Right now ceanothus or California Lilac is in full bloom in my neighborhood. The abundant deep azure blue is radiating from these shrubs. They are beautifully versatile plants that can grow both as groundcovers or large shrubs providing a good source of food for the honeybees.
I recently asked my homebound family if they wanted to venture out and gather the flowers in an effort to see if I had another source of blue ink. Currently I have been playing around with indigo ink and copper blue ink. Both have beautiful blue tones and intensities to them but it’s a wonderful adventure to explore other possibilities. So my daughters ventured out in the rain and came back with a pound of flowers to experiment with.
The moment the flowers hit the boiling water a deep beautiful azure blue began to emerge in the pot. I don’t know if you’ve ever had the chance to visit Lake Tahoe or see the bumper stickers around that say keep Tahoe blue well there is a good reason for that. When taking a boat out into the deeper waters of the lake you find yourself emerged within this radiant deep blue emanating from the waters. The blue that came from the ceanothus was intense and deeply saturated in similar blue tones.

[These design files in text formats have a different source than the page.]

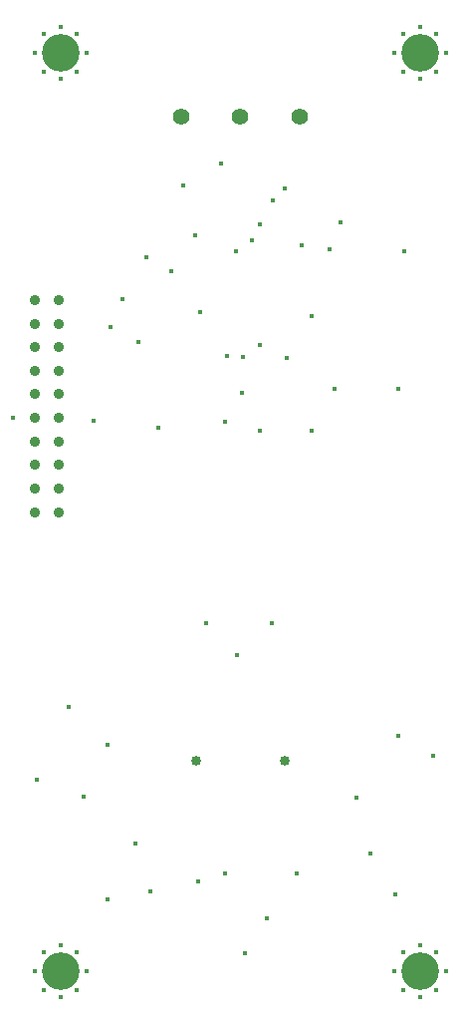
<source format=gbr>
%TF.GenerationSoftware,Altium Limited,Altium Designer,23.10.1 (27)*%
G04 Layer_Color=0*
%FSLAX45Y45*%
%MOMM*%
%TF.SameCoordinates,69DA4DD4-9858-4DDA-A9D3-A0AF371EC053*%
%TF.FilePolarity,Positive*%
%TF.FileFunction,Plated,1,2,PTH,Drill*%
%TF.Part,Single*%
G01*
G75*
%TA.AperFunction,ComponentDrill*%
%ADD66C,1.40000*%
%ADD67C,3.20000*%
%ADD68C,0.85000*%
%ADD69C,0.90000*%
%TA.AperFunction,ViaDrill,NotFilled*%
%ADD70C,0.40640*%
D66*
X1532000Y7753400D02*
D03*
X2032000D02*
D03*
X2532000D02*
D03*
D67*
X500000Y500000D02*
D03*
X3560000Y8300000D02*
D03*
Y500000D02*
D03*
X500000Y8300000D02*
D03*
D68*
X1652000Y2286000D02*
D03*
X2412000D02*
D03*
D69*
X487000Y6200000D02*
D03*
Y6000000D02*
D03*
Y5800000D02*
D03*
Y5600000D02*
D03*
Y5400000D02*
D03*
Y5200000D02*
D03*
Y5000000D02*
D03*
Y4800000D02*
D03*
X287000Y6200000D02*
D03*
Y6000000D02*
D03*
Y5800000D02*
D03*
Y5600000D02*
D03*
Y5400000D02*
D03*
Y5200000D02*
D03*
Y5000000D02*
D03*
Y4800000D02*
D03*
Y4600000D02*
D03*
X487000D02*
D03*
Y4400000D02*
D03*
X287000D02*
D03*
D70*
X3669501Y2333724D02*
D03*
X3021801Y1978124D02*
D03*
X3352001Y1152624D02*
D03*
X2513801Y1330424D02*
D03*
X2069301Y657324D02*
D03*
X1675601Y1266924D02*
D03*
X900901Y1114524D02*
D03*
X1143000Y1587500D02*
D03*
X304001Y2130524D02*
D03*
X900901Y2422624D02*
D03*
X2298700Y3454400D02*
D03*
X2005801Y3184624D02*
D03*
X2636141Y5093500D02*
D03*
X3377401Y5445224D02*
D03*
X2832100Y5448300D02*
D03*
X1650201Y6753324D02*
D03*
X2640801Y6067524D02*
D03*
X2424901Y5711924D02*
D03*
X1916901Y5724624D02*
D03*
X1332701Y5115024D02*
D03*
X100801Y5203924D02*
D03*
X786601Y5178524D02*
D03*
X1231101Y6562824D02*
D03*
X1548601Y7172424D02*
D03*
X1866101Y7362924D02*
D03*
X2412201Y7147024D02*
D03*
X2133600Y6705600D02*
D03*
X3428201Y6613624D02*
D03*
X2794000Y6629400D02*
D03*
X2044700Y5413277D02*
D03*
X2197100Y6845300D02*
D03*
Y5092700D02*
D03*
X2057400Y5715000D02*
D03*
X1905000Y5168900D02*
D03*
X2552700Y6667500D02*
D03*
X1168400Y5842000D02*
D03*
X1689100Y6096000D02*
D03*
X2882900Y6858000D02*
D03*
X2197100Y5816600D02*
D03*
X1028700Y6210300D02*
D03*
X1739900Y3454400D02*
D03*
X927100Y5969000D02*
D03*
X571500Y2743200D02*
D03*
X1905000Y1333500D02*
D03*
X3378200Y2501900D02*
D03*
X3136900Y1498600D02*
D03*
X2260600Y952500D02*
D03*
X1270000Y1181100D02*
D03*
X698500Y1981200D02*
D03*
X1445862Y6443685D02*
D03*
X1993900Y6616700D02*
D03*
X2311400Y7048500D02*
D03*
X280000Y500000D02*
D03*
X360000Y340000D02*
D03*
X500000Y280000D02*
D03*
X640000Y340000D02*
D03*
X720000Y500000D02*
D03*
X640000Y660000D02*
D03*
X500000Y720000D02*
D03*
X360000Y660000D02*
D03*
X3340000Y8300000D02*
D03*
X3420000Y8140000D02*
D03*
X3560000Y8080000D02*
D03*
X3700000Y8140000D02*
D03*
X3780000Y8300000D02*
D03*
X3700000Y8460000D02*
D03*
X3560000Y8520000D02*
D03*
X3420000Y8460000D02*
D03*
X3340000Y500000D02*
D03*
X3420000Y340000D02*
D03*
X3560000Y280000D02*
D03*
X3700000Y340000D02*
D03*
X3780000Y500000D02*
D03*
X3700000Y660000D02*
D03*
X3560000Y720000D02*
D03*
X3420000Y660000D02*
D03*
X280000Y8300000D02*
D03*
X360000Y8140000D02*
D03*
X500000Y8080000D02*
D03*
X640000Y8140000D02*
D03*
X720000Y8300000D02*
D03*
X640000Y8460000D02*
D03*
X500000Y8520000D02*
D03*
X360000Y8460000D02*
D03*
%TF.MD5,a58387521a96e58439e96bd1130468c5*%
M02*

</source>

I had a panel already to experiment on. So I quickly rushed down after the girls were asleep and poured the ink on to the surface, the deep blue began to shine through as it spread over. But within moments maybe 80 seconds the ink began to change from blue to teal to a deep emerald green. After 5 minutes the entire piece transformed and I walked away. I am not a chemist by any means but I guessed that the process of oxidation was causing the change.
As I woke the next morning I went down to the studio to find overnight as the ink dried onto the surface the color oxidized into a light amber brown. Though it was beautiful, I have to admit to being light-heartedly disappointed as I have been here before. This is where I usually walk away in my process to be with it, the disappointment, the uncontrolled change and lack of control.

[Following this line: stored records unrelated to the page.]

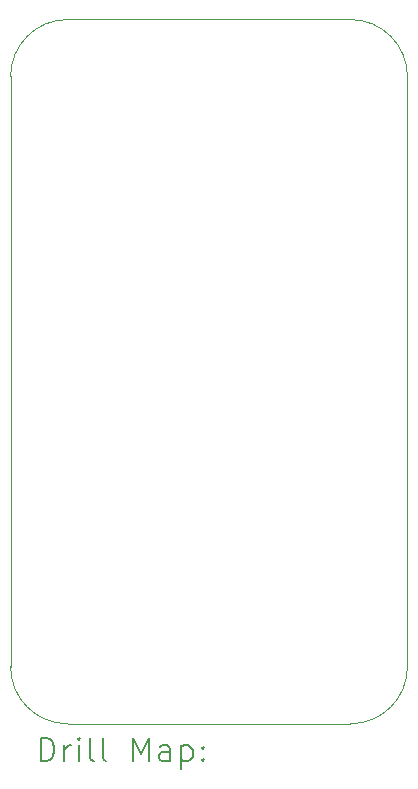
<source format=gbr>
%TF.GenerationSoftware,KiCad,Pcbnew,7.0.5-0*%
%TF.CreationDate,2023-07-31T21:43:23-04:00*%
%TF.ProjectId,carrier-arm14,63617272-6965-4722-9d61-726d31342e6b,rev?*%
%TF.SameCoordinates,Original*%
%TF.FileFunction,Drillmap*%
%TF.FilePolarity,Positive*%
%FSLAX45Y45*%
G04 Gerber Fmt 4.5, Leading zero omitted, Abs format (unit mm)*
G04 Created by KiCad (PCBNEW 7.0.5-0) date 2023-07-31 21:43:23*
%MOMM*%
%LPD*%
G01*
G04 APERTURE LIST*
%ADD10C,0.100000*%
%ADD11C,0.200000*%
G04 APERTURE END LIST*
D10*
X12742734Y-5299735D02*
X15137734Y-5299735D01*
X12260101Y-5782367D02*
X12260101Y-10780000D01*
X12742734Y-5299734D02*
G75*
G03*
X12260101Y-5782367I7J-482640D01*
G01*
X12260097Y-10780000D02*
G75*
G03*
X12742734Y-11262633I482633J0D01*
G01*
X15137734Y-11262636D02*
G75*
G03*
X15620366Y-10780000I-4J482636D01*
G01*
X15620366Y-10780000D02*
X15620366Y-5782367D01*
X12742734Y-11262633D02*
X15137734Y-11262633D01*
X15620365Y-5782367D02*
G75*
G03*
X15137734Y-5299735I-482635J-3D01*
G01*
D11*
X12515878Y-11579116D02*
X12515878Y-11379116D01*
X12515878Y-11379116D02*
X12563497Y-11379116D01*
X12563497Y-11379116D02*
X12592068Y-11388640D01*
X12592068Y-11388640D02*
X12611116Y-11407688D01*
X12611116Y-11407688D02*
X12620640Y-11426735D01*
X12620640Y-11426735D02*
X12630164Y-11464831D01*
X12630164Y-11464831D02*
X12630164Y-11493402D01*
X12630164Y-11493402D02*
X12620640Y-11531497D01*
X12620640Y-11531497D02*
X12611116Y-11550545D01*
X12611116Y-11550545D02*
X12592068Y-11569593D01*
X12592068Y-11569593D02*
X12563497Y-11579116D01*
X12563497Y-11579116D02*
X12515878Y-11579116D01*
X12715878Y-11579116D02*
X12715878Y-11445783D01*
X12715878Y-11483878D02*
X12725402Y-11464831D01*
X12725402Y-11464831D02*
X12734925Y-11455307D01*
X12734925Y-11455307D02*
X12753973Y-11445783D01*
X12753973Y-11445783D02*
X12773021Y-11445783D01*
X12839687Y-11579116D02*
X12839687Y-11445783D01*
X12839687Y-11379116D02*
X12830164Y-11388640D01*
X12830164Y-11388640D02*
X12839687Y-11398164D01*
X12839687Y-11398164D02*
X12849211Y-11388640D01*
X12849211Y-11388640D02*
X12839687Y-11379116D01*
X12839687Y-11379116D02*
X12839687Y-11398164D01*
X12963497Y-11579116D02*
X12944449Y-11569593D01*
X12944449Y-11569593D02*
X12934925Y-11550545D01*
X12934925Y-11550545D02*
X12934925Y-11379116D01*
X13068259Y-11579116D02*
X13049211Y-11569593D01*
X13049211Y-11569593D02*
X13039687Y-11550545D01*
X13039687Y-11550545D02*
X13039687Y-11379116D01*
X13296830Y-11579116D02*
X13296830Y-11379116D01*
X13296830Y-11379116D02*
X13363497Y-11521974D01*
X13363497Y-11521974D02*
X13430164Y-11379116D01*
X13430164Y-11379116D02*
X13430164Y-11579116D01*
X13611116Y-11579116D02*
X13611116Y-11474355D01*
X13611116Y-11474355D02*
X13601592Y-11455307D01*
X13601592Y-11455307D02*
X13582545Y-11445783D01*
X13582545Y-11445783D02*
X13544449Y-11445783D01*
X13544449Y-11445783D02*
X13525402Y-11455307D01*
X13611116Y-11569593D02*
X13592068Y-11579116D01*
X13592068Y-11579116D02*
X13544449Y-11579116D01*
X13544449Y-11579116D02*
X13525402Y-11569593D01*
X13525402Y-11569593D02*
X13515878Y-11550545D01*
X13515878Y-11550545D02*
X13515878Y-11531497D01*
X13515878Y-11531497D02*
X13525402Y-11512450D01*
X13525402Y-11512450D02*
X13544449Y-11502926D01*
X13544449Y-11502926D02*
X13592068Y-11502926D01*
X13592068Y-11502926D02*
X13611116Y-11493402D01*
X13706354Y-11445783D02*
X13706354Y-11645783D01*
X13706354Y-11455307D02*
X13725402Y-11445783D01*
X13725402Y-11445783D02*
X13763497Y-11445783D01*
X13763497Y-11445783D02*
X13782545Y-11455307D01*
X13782545Y-11455307D02*
X13792068Y-11464831D01*
X13792068Y-11464831D02*
X13801592Y-11483878D01*
X13801592Y-11483878D02*
X13801592Y-11541021D01*
X13801592Y-11541021D02*
X13792068Y-11560069D01*
X13792068Y-11560069D02*
X13782545Y-11569593D01*
X13782545Y-11569593D02*
X13763497Y-11579116D01*
X13763497Y-11579116D02*
X13725402Y-11579116D01*
X13725402Y-11579116D02*
X13706354Y-11569593D01*
X13887306Y-11560069D02*
X13896830Y-11569593D01*
X13896830Y-11569593D02*
X13887306Y-11579116D01*
X13887306Y-11579116D02*
X13877783Y-11569593D01*
X13877783Y-11569593D02*
X13887306Y-11560069D01*
X13887306Y-11560069D02*
X13887306Y-11579116D01*
X13887306Y-11455307D02*
X13896830Y-11464831D01*
X13896830Y-11464831D02*
X13887306Y-11474355D01*
X13887306Y-11474355D02*
X13877783Y-11464831D01*
X13877783Y-11464831D02*
X13887306Y-11455307D01*
X13887306Y-11455307D02*
X13887306Y-11474355D01*
M02*

</source>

A few days later with some distance I walked by thinking, I have half a jar left, why not pour it on and see what happens! So I prepared myself to pour the ceanothus ink and again, I watched the beautiful azure blue quickly change to emerald green and then to my surprise it stopped there. I thought, walk away and wait overnight, it may still turn amber brown. The next day I stood there and enjoyed the surprise, it was not the blue I had intended but it was an alchemical surprise that took the piece further than I would have been able to with complete control.